Historiquement, les grands donneurs d’ordre du secteur – grande distribution, grossistes spécialisés, logisticiens – ont en effet préféré posséder leurs propres plateformes. Résultat : le parc disponible à la location est aujourd'hui vieillissant, et se retrouve face aux nouveaux enjeux énergétiques et d'innovations techniques. Tout en occupant une place clé dans la filière de l'agroalimentaire, ce secteur demande de lourds investissements en termes d'équipements et de consommation énergétique. Pour les grands propriétaires logistiques, s’ils offrent une certaine stabilité grâce à des engagements locatifs de long terme, le poids des entrepôts froids demeure donc encore marginal dans l’activité globale, comme le rappelle Guilhem Donnarieix, directeur commercial chez Argan : « Sur un patrimoine total de 4 millions de mètres carrés, les entrepôts accueillant du froid n’occupent chez nous qu’une place limitée, autour de 10 % . Et seulement la moitié concerne du froid pur (positif et négatif), l’autre moitié restant intervenant dans des entrepôts mixtes mêlant zones ambiantes et froides. » La foncière a néanmoins développé récemment plusieurs projets emblématiques – comme l'extension fin 2023 du site du fabricant de produits laitiers Eurial à La Crèche (79), désormais porté à 24 000 m² en froid négatif et positif, ou encore, en 2024, la livraison d'un bâtiment logistique de 14 500 m² pour le distributeur en boulangerie-pâtisserie Back Europ à Saint-Jean-sur-Veyle (01), suivi, sur le même site d'un entrepôt tri-température de 31 000 m² pour U Proximité France (UPF)– mais ces opérations restent ponctuelles, rappelle Guilhem Donnarieix.

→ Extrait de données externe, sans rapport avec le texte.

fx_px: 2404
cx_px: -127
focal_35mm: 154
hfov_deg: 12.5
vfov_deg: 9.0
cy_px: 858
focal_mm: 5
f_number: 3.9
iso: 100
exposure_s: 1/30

Pour autant, entre 2017 et 2024, le chiffre d'affaires du secteur frigorifique enregistre une progression de +39,4 %, selon le site madein.fr qui s'attend à voir cette filière continuer à progresser « avec l’essor du e-commerce alimentaire et le développement d’entrepôts XXL qui permettent une mutualisation dans une logique de réduction des coûts ». Se penchant sur l'avenir du marché de l'entreposage frigorifique en Europe, dans un rapport publié en avril 2025, le cabinet de conseil OC&C Strategy Consultants indique pour sa part que la demande d’espaces frigorifiques externalisés devrait croître de l’ordre de 5 à 6 % par an, stimulée par l’essor des produits surgelés, l’externalisation des producteurs et les dynamiques géographiques. « Entre un parc vieillissant, une demande plus soutenue des industriels de la grande distribution et la volonté des prestataires logistiques de se positionner sur ce secteur, un mouvement est palpable », observe Didier Terrier. Longtemps chasse gardée d'acteurs comme Stef, Pomona ou encore Transgourmet, la filière pourrait donc s'ouvrir à de nouveaux entrants.

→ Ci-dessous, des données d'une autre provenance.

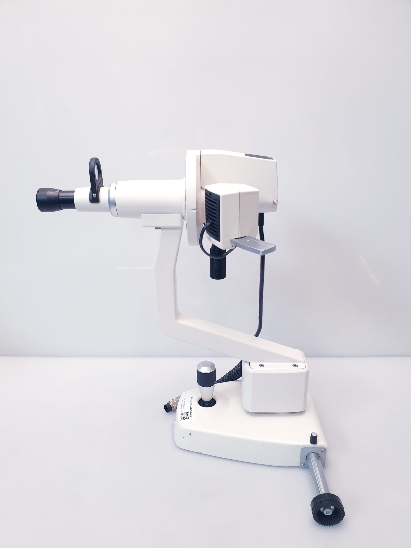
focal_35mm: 26
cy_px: 274
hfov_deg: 53.1
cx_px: 206
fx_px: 412
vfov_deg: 67.3
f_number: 2.4
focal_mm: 4.3
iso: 200
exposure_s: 1/50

Dans ce contexte, l'automatisation devrait jouer un rôle d'accélérateur. De plus en plus adoptée dans les entrepôts secs, elle s’étend désormais au secteur du froid, où les contraintes sont encore plus fortes : rareté de la main-d’œuvre, pénibilité accrue dans un environnement extrême et poids de l’énergie, qui peut représenter 30 à 40 % des coûts d’exploitation. Pour réduire cette facture énergétique, certaines innovations émergent, aptes à venir modifier la structure des entrepôts frigorifiques : pallet shuttles multi-niveaux, mécanisation en hauteur, zones de stockage isolées des opérateurs pour améliorer les conditions de travail… Pour autant le défi reste de taille : moderniser un parc obsolète et convaincre investisseurs et promoteurs de s’engager sur ce segment spécifique, coûteux mais porteur.

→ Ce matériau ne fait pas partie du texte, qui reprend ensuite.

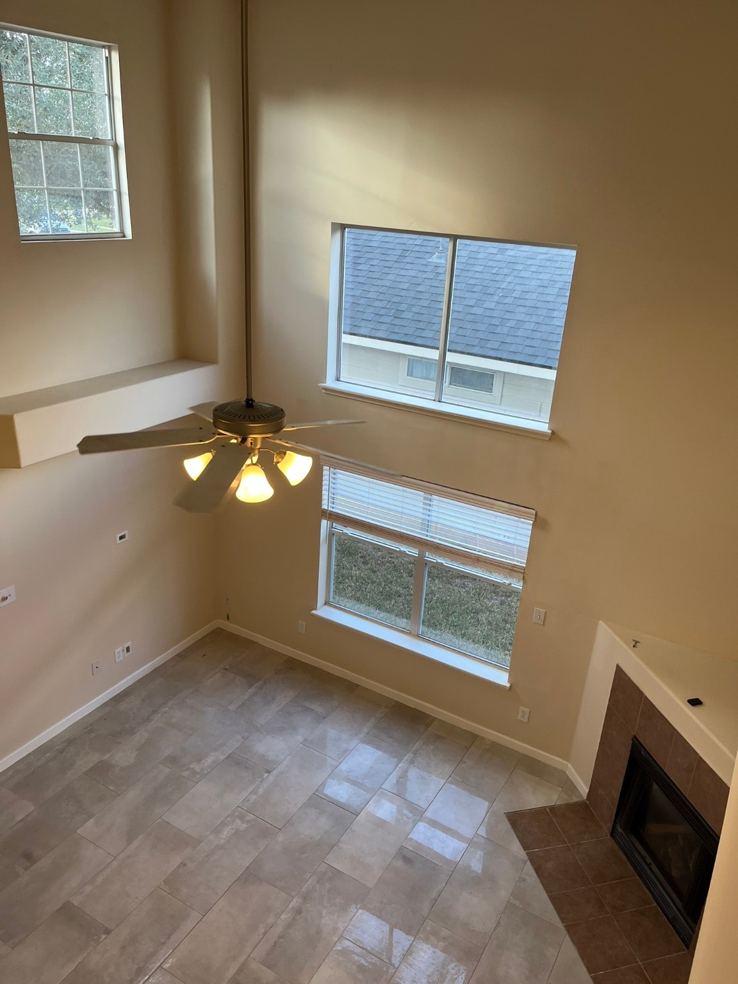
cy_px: 492
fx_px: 739
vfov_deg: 67.3
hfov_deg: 53.1
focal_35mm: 26
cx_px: 369
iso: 64
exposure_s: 1/120
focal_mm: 5.1
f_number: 1.6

Un défi auquel vient s’ajouter l'impact du réchauffement climatique. Les périodes de canicule contribuant à accentuer les écarts thermiques entre l’extérieur et l’intérieur des entrepôts, conduisent à accroître les besoins énergétiques de maintien sous température dirigée. Ces sollicitations renforcées peuvent entraîner une hausse des coûts d’exploitation et une usure plus rapide des installations. Ce phénomène se double des enjeux environnementaux liés aux fluides frigorigènes : sous l’effet des réglementations européennes, la filière doit progressivement abandonner les gaz à fort pouvoir réchauffant pour adopter des solutions plus respectueuses de l’environnement. La nouvelle réglementation F-Gas III (entrée en vigueur en mars 2024) vient ainsi directement impacter la conception des entrepôts frigorifiques. En limitant les gaz à fort pouvoir réchauffant, F-Gas III devrait conduire à investir dans des équipements plus performants et plus durables. Un ensemble de critères renforçant l'idée que les nouveaux entrepôts frigorifiques doivent être pensés “bas carbone”, intégrant photovoltaïque, récupération de la chaleur, etc.
Le marché des entrepôts frigorifiques entre ainsi dans une phase charnière : la modernisation d’un parc ancien, la demande croissante des chargeurs de la grande distribution et de l’e-commerce alimentaire, ainsi que l’essor de l’automatisation pourraient ouvrir la voie à un intérêt renforcé des prestataires logistiques et des investisseurs pour cette classe d’actifs.